ML3403 Mechanical Behaviour of Materials Syllabus:

ML3403 Mechanical Behaviour of Materials Syllabus – Anna University Regulation 2021

COURSE OBJECTIVES:

The main learning objective of this course is to prepare students for:
1. Having an overview of elastic and plastic behaviour of materials
2. Getting enlightened with the different strengthening mechanisms.
3. Obtaining an insight into the types of fracture and mechanics of fracture.
4. Interpreting the fatigue behaviour of materials.
5. Having an insight on the high temperature behaviour of materials.

UNIT I ELASTIC AND PLASTIC BEHAVIOUR

Elastic behaviour of materials – Hooke’s law, plastic behaviour: dislocation theory, Types of dislocations Burger’s vectors and dislocation loops, dislocations in the FCC, HCP and BCC lattice, stress fields and energies of dislocations, forces on and between dislocations, dislocation climb, intersections of dislocations, Jogs, dislocation sources, multiplication of dislocations, dislocation pile-ups, Slip and twinning. Methods of observing dislocations

UNIT II STRENGTHENING MECHANISMS

Elementary discussion of cold working, grain boundary strengthening. Solid solution strengthening, Martensitic strengthening, Precipitation strengthening, Particulate Strengthening, Dispersion strengthening, Fibre strengthening, Yield point phenomenon, strain aging and dynamic strain aging

UNIT III FRACTURE AND FRACTURE MECHANICS

Types of fracture, Basic mechanisms of ductile and brittle fracture, Griffith’s theory of brittle fracture, Orowan’s modification. Izod and Charpy Impacts tests, Ductile to Brittle Transition Temperature (DBTT), Factors affecting DBTT, Determination of DBTT. Fracture mechanics-Introduction, Modes of fracture, Stress intensity factor, Fracture toughness and Determination of KIC.

UNIT IV FATIGUE BEHAVIOUR AND TESTING

Fatigue: Stress cycles, S-N curves, Effect of mean stress, Factors affecting Fatigue, Structural changes accompanying fatigue, Cumulative damage- Miner law, HCF / LCF, creep- fatigue interactions, micromechanisms of fatigue crack initiation and growth, fatigue testing machines- Pari’s Equation, Residual life prediction under Fatigue. Macro, Microstructural features of fatigue fracture.
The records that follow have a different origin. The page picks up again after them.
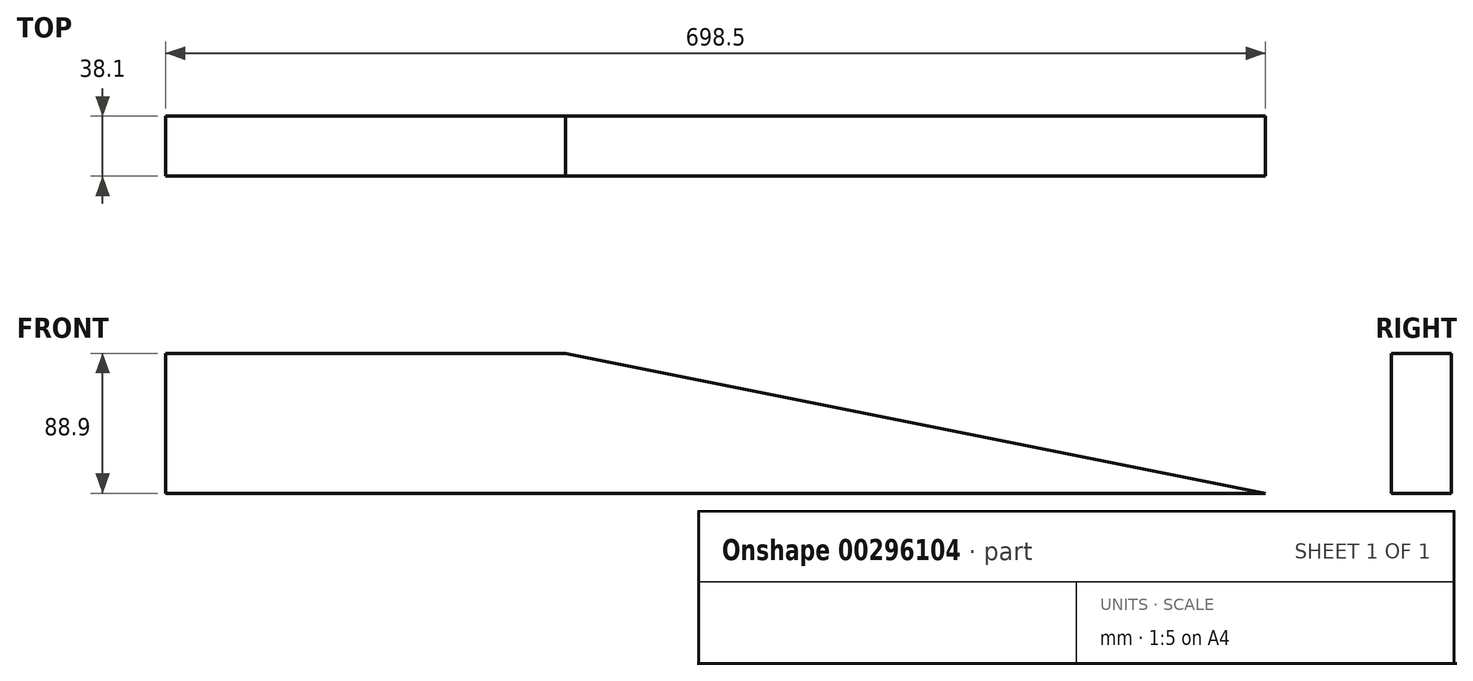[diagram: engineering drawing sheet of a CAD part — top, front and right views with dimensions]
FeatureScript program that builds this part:
annotation { "Feature Type Name" : "Feature", "Feature Type Description" : "" }
export const myFeature = defineFeature(function(context is Context, id is Id, definition is map)
    precondition{}
    {
        {
            var Q0;
            Q0=qCreatedBy(makeId("Front.planeOp"),FACE);
            var sketch = newSketch(context, id + "F0", { "sketchPlane" : qUnion([Q0])});
            skLineSegment(sketch, "E0", {"start": v(0, 0) * mm, "end": v(-444.5, 88.9) * mm});
            skLineSegment(sketch, "E1", {"start": v(-444.5, 88.9) * mm, "end": v(-698.5, 88.9) * mm});
            skLineSegment(sketch, "E2", {"start": v(-698.5, 88.9) * mm, "end": v(-698.5, 0) * mm});
            skLineSegment(sketch, "E3", {"start": v(-698.5, 0) * mm, "end": v(0, 0) * mm});
            skSolve(sketch);
        }
        {
            var Q0;
            Q0=makeQuery(id+"F0.imprint","IMPRINT",FACE,{"disambiguationData":[TD([[makeQuery(id+"F0.imprint","IMPRINT",EDGE,{"derivedFrom":sQuery(id+"F0.wireOp",EDGE,"E0")}),1.0]])]});
            extrude(context, id + "F1", {"entities" : qUnion([Q0]), "depth" : 38.1 * mm});
        }
    });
UNIT V CREEP BEHAVIOUR AND TESTING

Creep curve, Stages in creep curve and explanation, Structural changes during creep, Creep mechanisms, Metallurgical factors affecting creep, High temperature alloys, Stress rupture testing, Creep testing machines, creep life prediction-Omega (Damage rate) method, Larson-Miller (parametric) method. Deformation Mechanism Maps according to Frost/Ashby, Super plasticity.

TOTAL: 45 PERIODS
COURSE OUTCOMES:

Upon completion of this course, the students will be able to:
1. Identify the role of dislocations and the mechanisms of plastic deformation.
2. Explain the strengthening mechanisms of polycrystalline and composite materials.
3. Analyse the nature of fracture and its underlying mechanism.
4. Appraise the micro-mechanics, factors and life predictions of components under fatigue loading.
5. Assess the behaviour of materials under high temperature, metallurgical factors and life prediction of high temperature materials.

TEXT BOOKS:

1. Dieter, G. E., “Mechanical Metallurgy”, McGraw-Hill Co., SI Edition, 1995
2. Thomas H. Courtney, “ Mechanical Behaviour of Materials”, Waveland Press, 2nd edition, 2005

REFERENCES:

1. Bhargava A K & Sharma C P, “Mechanical behaviour and Testing of materials” PHI learning 2011.
2. Norman E Dowling, “Mechanical Behaviour of Materials, Pearson 2013.
3. Prashant Kumar, “Elements of Fracture Mechanics”, McGraw-Hill, 2009.
4. Shetty M N, Dislocations and mechanical behaviour of materials”, PHI learning 2013.
5. William Hosford., “Mechanical behaviour of Materials”, Cambridge University press, 2010.